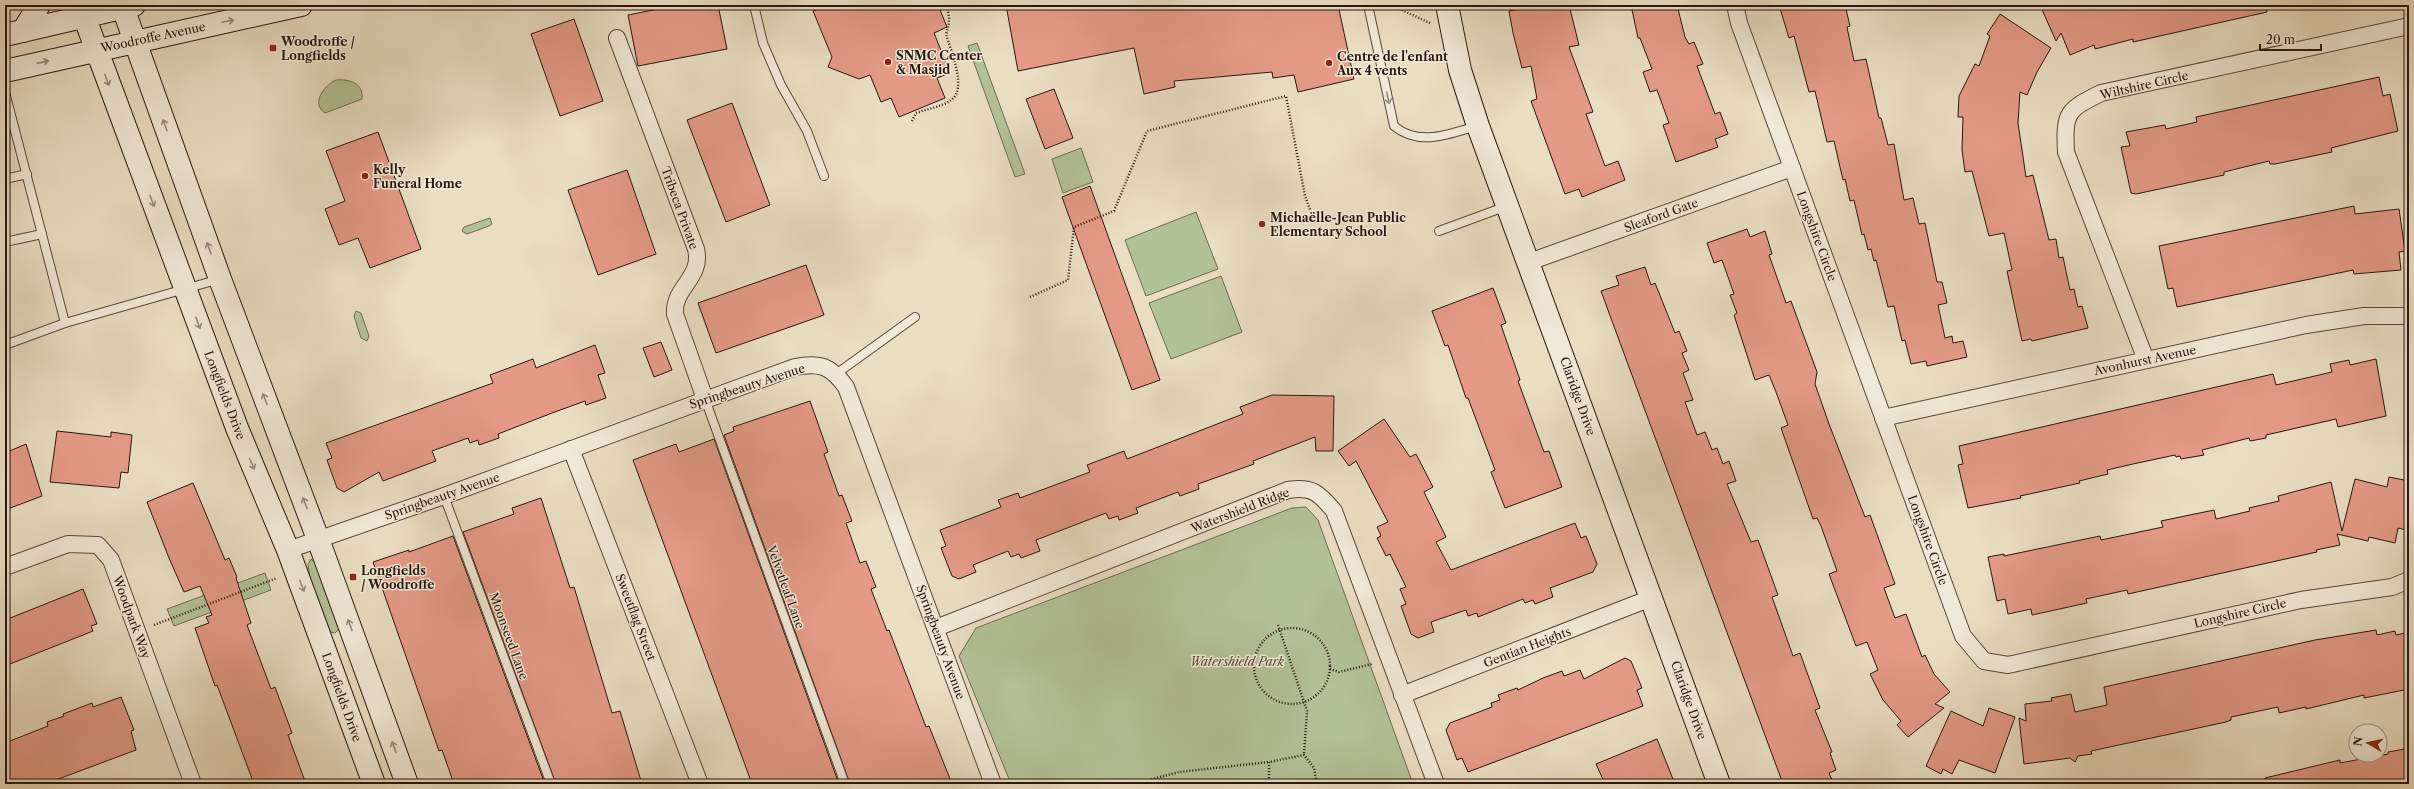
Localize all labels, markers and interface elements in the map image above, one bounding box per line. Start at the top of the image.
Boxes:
one-way arrow [221,16,234,24]
street label: Woodroffe Avenue [98,19,207,56]
scale bar [2260,26,2321,52]
text: 20 m [2266,32,2295,47]
place label: Woodroffe / Longfields [280,34,355,63]
marker: Woodroffe / Longfields [268,43,278,53]
place label: SNMC Center & Masjid [896,48,982,77]
place label: Centre de l'enfant Aux 4 vents [1336,49,1448,78]
marker: SNMC Center & Masjid [883,57,893,67]
one-way arrow [36,58,49,66]
marker: Centre de l'enfant Aux 4 vents [1324,58,1334,68]
street label: Wiltshire Circle [2097,67,2190,103]
one-way arrow [104,73,111,86]
one-way arrow [1385,91,1393,104]
one-way arrow [161,120,169,132]
place label: Kelly Funeral Home [373,162,462,191]
street label: Tribeca Private [658,165,702,251]
marker: Kelly Funeral Home [360,171,370,181]
street label: Longshire Circle [1794,189,1840,283]
one-way arrow [149,195,157,207]
street label: Sleaford Gate [1622,195,1700,235]
place label: Michaëlle-Jean Public Elementary School [1270,210,1406,239]
marker: Michaëlle-Jean Public Elementary School [1257,219,1267,229]
one-way arrow [204,242,212,254]
one-way arrow [194,317,202,329]
street label: Avonhurst Avenue [2092,342,2198,378]
street label: Longfields Drive [201,349,249,442]
street label: Claridge Drive [1557,355,1599,438]
street label: Springbeauty Avenue [687,360,807,412]
one-way arrow [261,394,269,406]
one-way arrow [249,457,256,469]
street label: Springbeauty Avenue [383,469,502,523]
street label: Watershield Ridge [1188,484,1292,536]
street label: Longshire Circle [1905,493,1951,587]
one-way arrow [300,498,308,510]
street label: Velvetleaf Lane [764,542,808,631]
place label: Longfields / Woodroffe [361,563,434,592]
street label: Sweetflag Street [613,571,660,663]
marker: Longfields / Woodroffe [348,572,358,582]
street label: Woodpark Way [110,573,154,661]
one-way arrow [298,580,306,592]
street label: Springbeauty Avenue [913,583,969,702]
street label: Moonseed Lane [486,590,532,682]
street label: Longshire Circle [2192,595,2288,631]
one-way arrow [345,620,353,632]
street label: Gentian Heights [1481,623,1573,671]
street label: Longfields Drive [319,650,365,744]
park label: Watershield Park [1190,654,1285,669]
street label: Claridge Drive [1668,659,1710,742]
north arrow [2348,723,2388,763]
text: N [2350,735,2366,747]
one-way arrow [389,742,397,754]

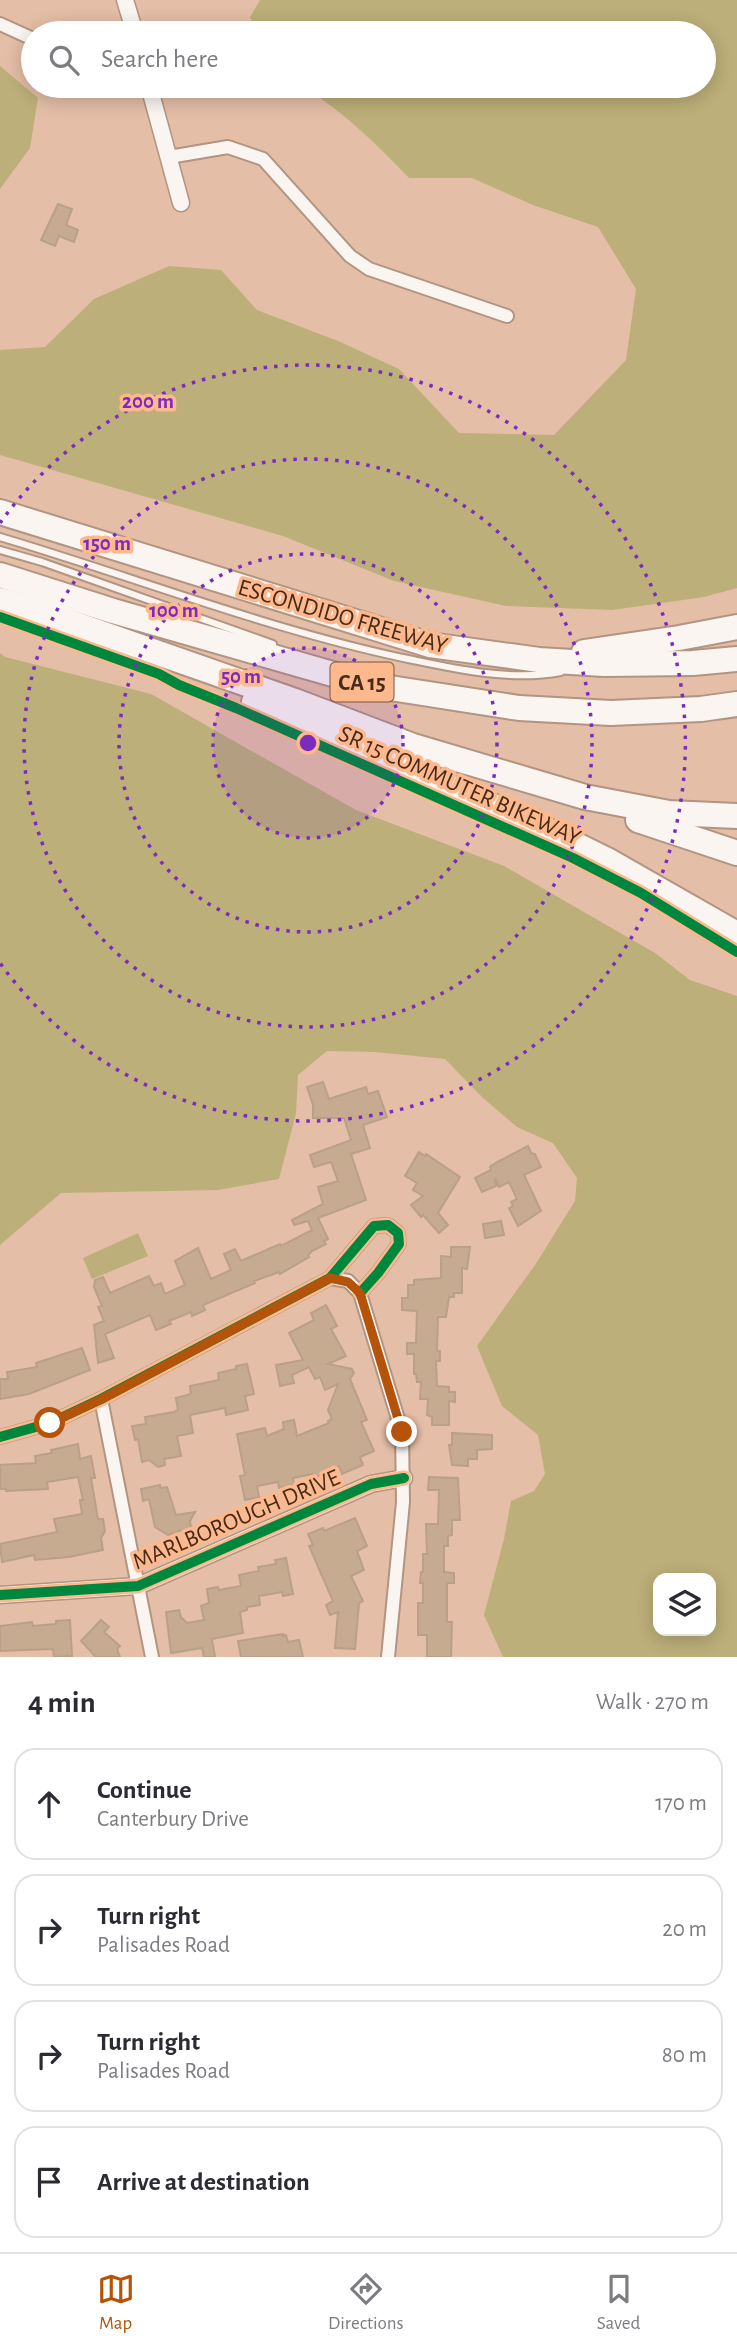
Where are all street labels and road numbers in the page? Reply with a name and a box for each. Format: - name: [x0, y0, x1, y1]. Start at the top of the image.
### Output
- street label: ESCONDIDO FREEWAY: [235, 576, 451, 658]
- road number: CA 15: [330, 662, 394, 702]
- street label: SR 15 COMMUTER BIKEWAY: [335, 722, 585, 850]
- street label: MARLBOROUGH DRIVE: [129, 1465, 344, 1574]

+--

• _Work task_
When you copy the data, keep every line exact and leave out each picture.

• _Answer space_
Localize all labels, markers and interface elements in the map image above, one bounding box per line. Start at the top of the image.
Boxes:
one-way arrow [221,16,234,24]
street label: Woodroffe Avenue [98,19,207,56]
scale bar [2260,26,2321,52]
text: 20 m [2266,32,2295,47]
place label: Woodroffe / Longfields [280,34,355,63]
marker: Woodroffe / Longfields [268,43,278,53]
place label: SNMC Center & Masjid [896,48,982,77]
place label: Centre de l'enfant Aux 4 vents [1336,49,1448,78]
marker: SNMC Center & Masjid [883,57,893,67]
one-way arrow [36,58,49,66]
marker: Centre de l'enfant Aux 4 vents [1324,58,1334,68]
street label: Wiltshire Circle [2097,67,2190,103]
one-way arrow [104,73,111,86]
one-way arrow [1385,91,1393,104]
one-way arrow [161,120,169,132]
place label: Kelly Funeral Home [373,162,462,191]
street label: Tribeca Private [658,165,702,251]
marker: Kelly Funeral Home [360,171,370,181]
street label: Longshire Circle [1794,189,1840,283]
one-way arrow [149,195,157,207]
street label: Sleaford Gate [1622,195,1700,235]
place label: Michaëlle-Jean Public Elementary School [1270,210,1406,239]
marker: Michaëlle-Jean Public Elementary School [1257,219,1267,229]
one-way arrow [204,242,212,254]
one-way arrow [194,317,202,329]
street label: Avonhurst Avenue [2092,342,2198,378]
street label: Longfields Drive [201,349,249,442]
street label: Claridge Drive [1557,355,1599,438]
street label: Springbeauty Avenue [687,360,807,412]
one-way arrow [261,394,269,406]
one-way arrow [249,457,256,469]
street label: Springbeauty Avenue [383,469,502,523]
street label: Watershield Ridge [1188,484,1292,536]
street label: Longshire Circle [1905,493,1951,587]
one-way arrow [300,498,308,510]
street label: Velvetleaf Lane [764,542,808,631]
place label: Longfields / Woodroffe [361,563,434,592]
street label: Sweetflag Street [613,571,660,663]
marker: Longfields / Woodroffe [348,572,358,582]
street label: Woodpark Way [110,573,154,661]
one-way arrow [298,580,306,592]
street label: Springbeauty Avenue [913,583,969,702]
street label: Moonseed Lane [486,590,532,682]
street label: Longshire Circle [2192,595,2288,631]
one-way arrow [345,620,353,632]
street label: Gentian Heights [1481,623,1573,671]
street label: Longfields Drive [319,650,365,744]
park label: Watershield Park [1190,654,1285,669]
street label: Claridge Drive [1668,659,1710,742]
north arrow [2348,723,2388,763]
text: N [2350,735,2366,747]
one-way arrow [389,742,397,754]

Where are all street labels and road numbers in the page? Reply with a name and a box for each. Format: - name: [x0, y0, x1, y1]. Start at the top of the image.
### Output
- street label: ESCONDIDO FREEWAY: [235, 576, 451, 658]
- road number: CA 15: [330, 662, 394, 702]
- street label: SR 15 COMMUTER BIKEWAY: [335, 722, 585, 850]
- street label: MARLBOROUGH DRIVE: [129, 1465, 344, 1574]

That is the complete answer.